In this subsection, we study the performance of DockNet used in real containerized microservices. As shown in Fig. 11(a), we assume that the web server’s processing power is the bottleneck, so we can scale the web cluster’s processing power by simply adding more web servers. The DockNet holds five microservices. One acts as a NAT-based load balancer. The other four microservices all construct fast channels with the NAT container.

Network Address Translation (NAT): The NAT-based load balancer provides the ability that there is no need to change the client’s behaviors because it can alter the destination IP into inner IPs. It introduces overheads because of modifying packets and searching lookup tables. To measure the overheads, we deploy a NAT microservice and a TCP server microservice on the server host. The client runs on another host. The server and the client behave similarly to those tests in Sect. 4.1. In the NAT-enabled test, the client sends packets with 1-Byte payload to the NAT, then the NAT transfers their destination IP addresses and forwards them to the server. When the server sends packets to the NAT, the NAT transfers the source IP addresses and sends them to the client. The results shown in Fig. 11(b) indicate that NAT microservice only add about 1.05 \(\upmu \)s to the single side latency.
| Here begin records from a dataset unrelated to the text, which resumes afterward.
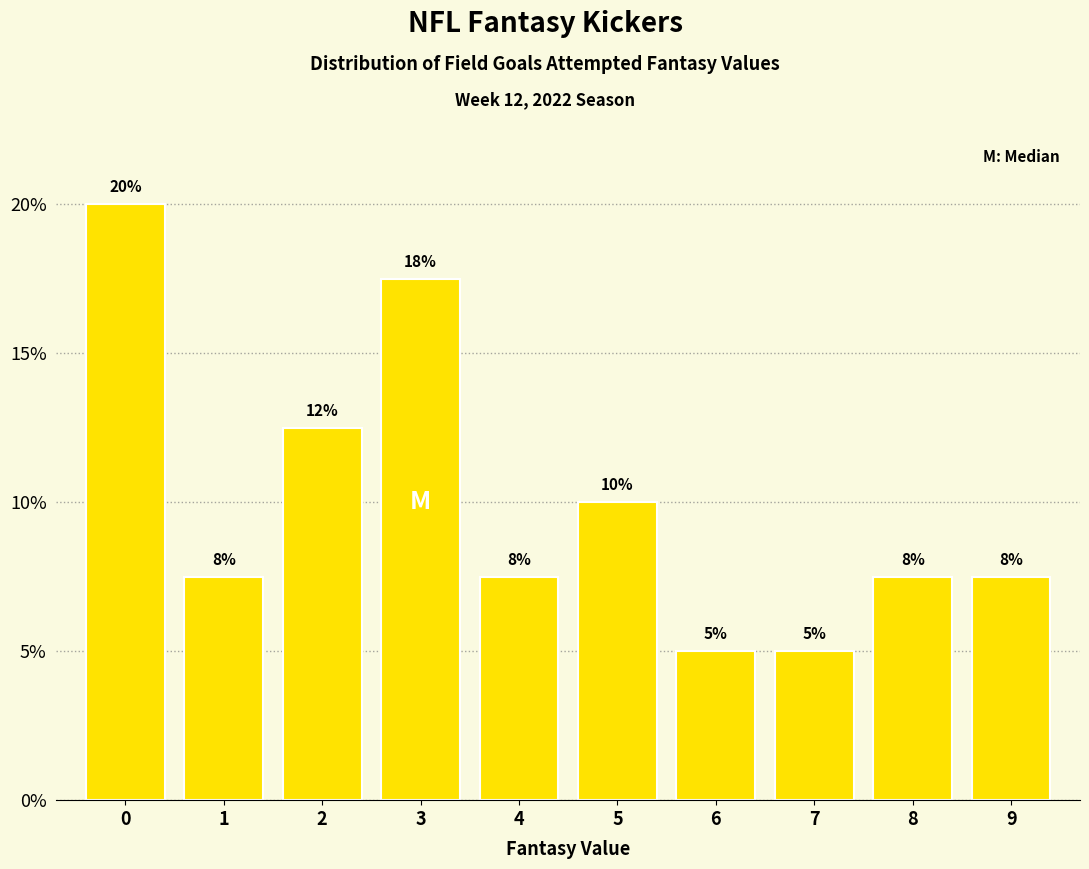

How many bars are there in total?

10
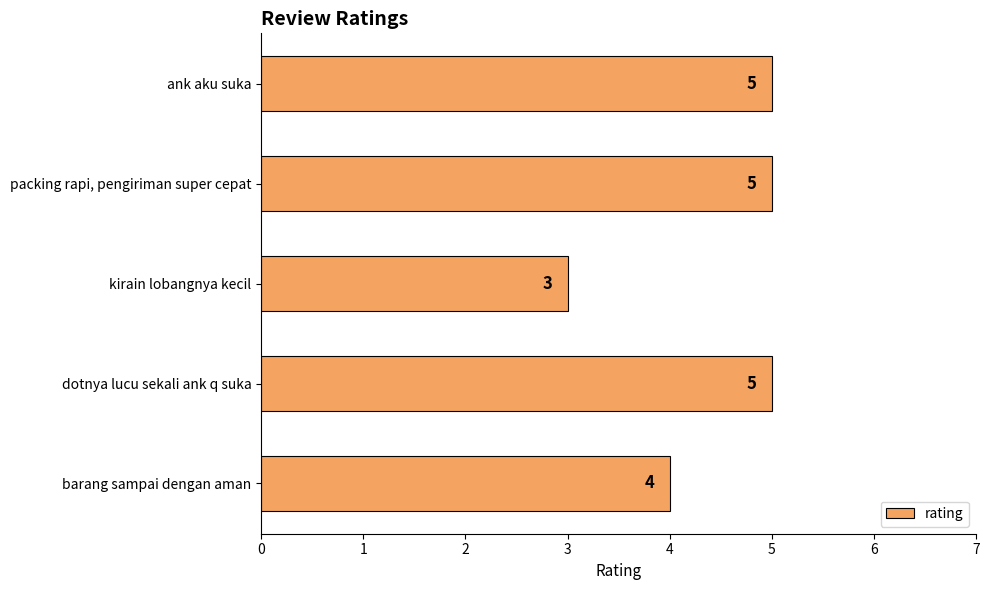

Where is the data nearest to the value 4?

barang sampai dengan aman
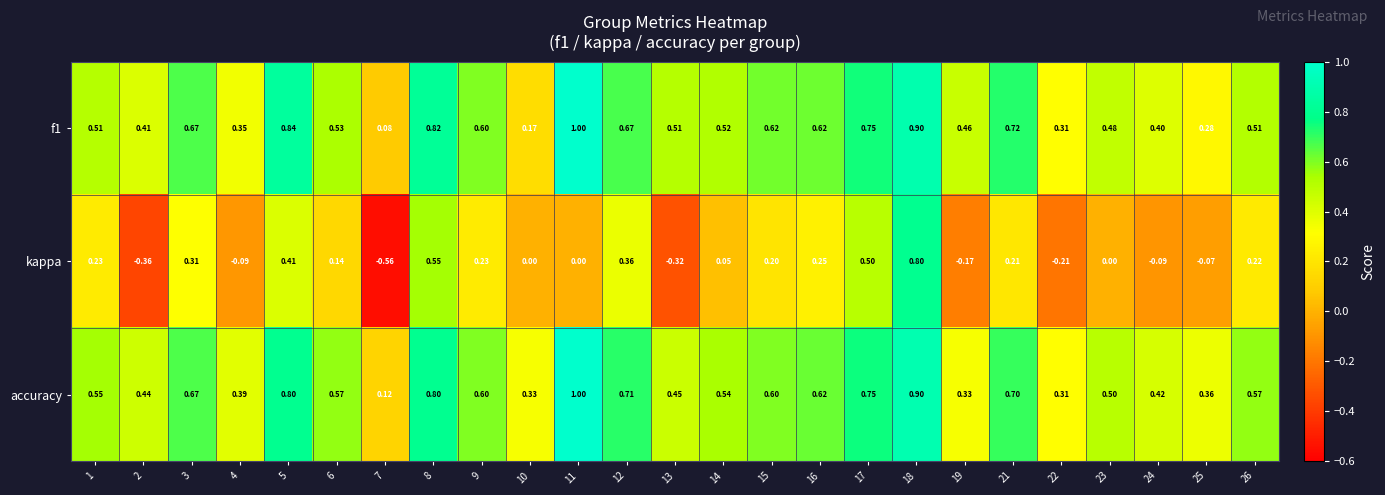

Which series changed the most between 11 and 13?

accuracy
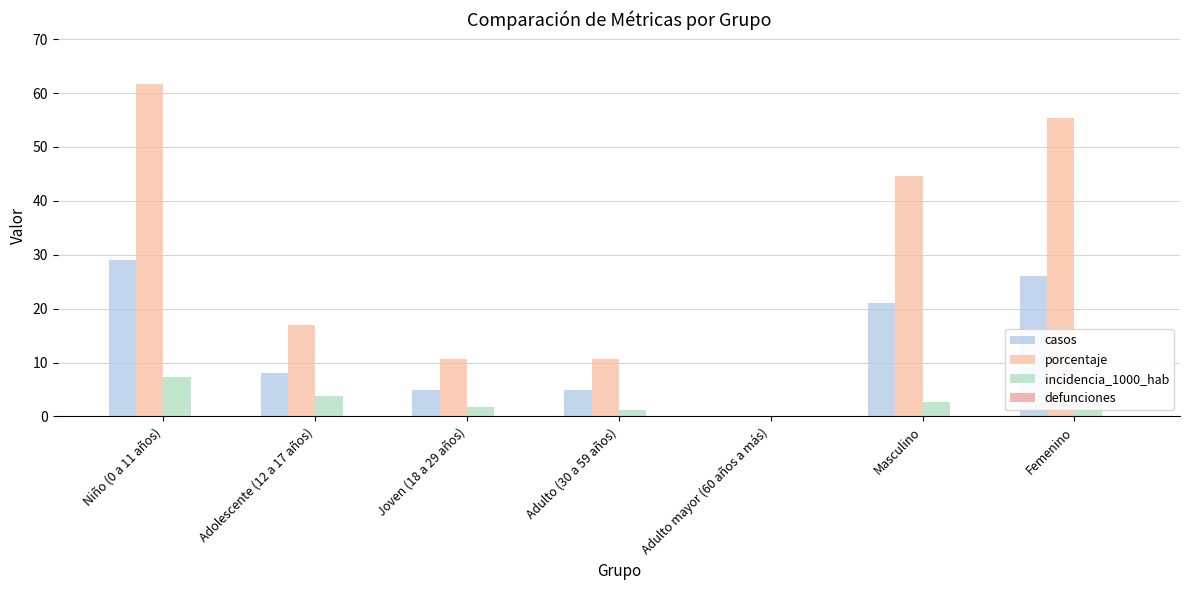

What is the difference between the casos values at Niño (0 a 11 años) and Adulto mayor (60 años a más)?

29.0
Simple Web Server: We port httpd to DockNet as the simple web server microservice and measure its performance. To avoid disturbance from disk access, we use makefsdata to transfer HTML files to C arrays. The HTML-content C codes can be directly compiled to the server. In this way, after processing HTTP request, the server can directly find the content of files located in the C arrays. One httpd microservice is deployed on the server host. On the client host, we use wrk [11] to saturate the httpd server. The results presented in Fig. 11(c) show that httpd running on DockNet can achieve the perfect performance. DockNet improves 5.2\(\times \), 6.3\(\times \), 5.5\(\times \) performance gain compared with kernel bridge, OVS, and SR-IOV, respectively.
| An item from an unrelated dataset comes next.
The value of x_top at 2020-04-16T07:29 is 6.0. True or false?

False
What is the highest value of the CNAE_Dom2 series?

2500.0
Web Cluster: To scalable the performance of processing HTTP requests, we use NAT as the load balancer to distribute requests to multiple httpd containers. We deploy a NAT microservice and multiple httpd microservices on the server host, and add some computing code to mimic processing cost (about 10 \(\upmu \)s). wrk is deployed on the client host to saturate the httpd servers. The performance of the web cluster employing DockNet is shown in Fig. 11(d). It can be seen that the total requests per second scale when deploying more httpd containers. The performance scales 1.92\(\times \), 2.61\(\times \), 3.46\(\times \) when deploying 2, 3, 4 httpd microservices comparing to a single httpd microservices. It validates that DockNet can be easily adopted in the real containerized microservices.

Fig. 11.
figure 11

Real applications tests. (a) shows the configuration of the tests. (b) shows the latency introduced by NAT. (c) shows the httpd’s transaction performance. (d) shows the DockNet can scale the performance of the web-cluster.

5 Conclusion

DockNet proposes a novel high-performance userspace networking solution for containerized microservices. DockNet splits the receiving/transmitting routine into two sub-stages and proposes a master-slave execution model to achieve both high performance and easy management, and provides a light-weight namespace-based access control mechanism to isolate microservices. Meanwhile, microservices mutually trusted can construct fast channels to achieve higher performance. In experiments, we verify that DockNet can provide high throughput and low latency in both intra-host and inter-host traffics, effectively support bandwidth isolation and multiple microservices. In transactions testing, DockNet shows over 4.2−52.4\(\times \) of higher performance compared with existing conventional networking solutions. Finally, we build a DockNet-based web cluster and demonstrate its almost linear scalability.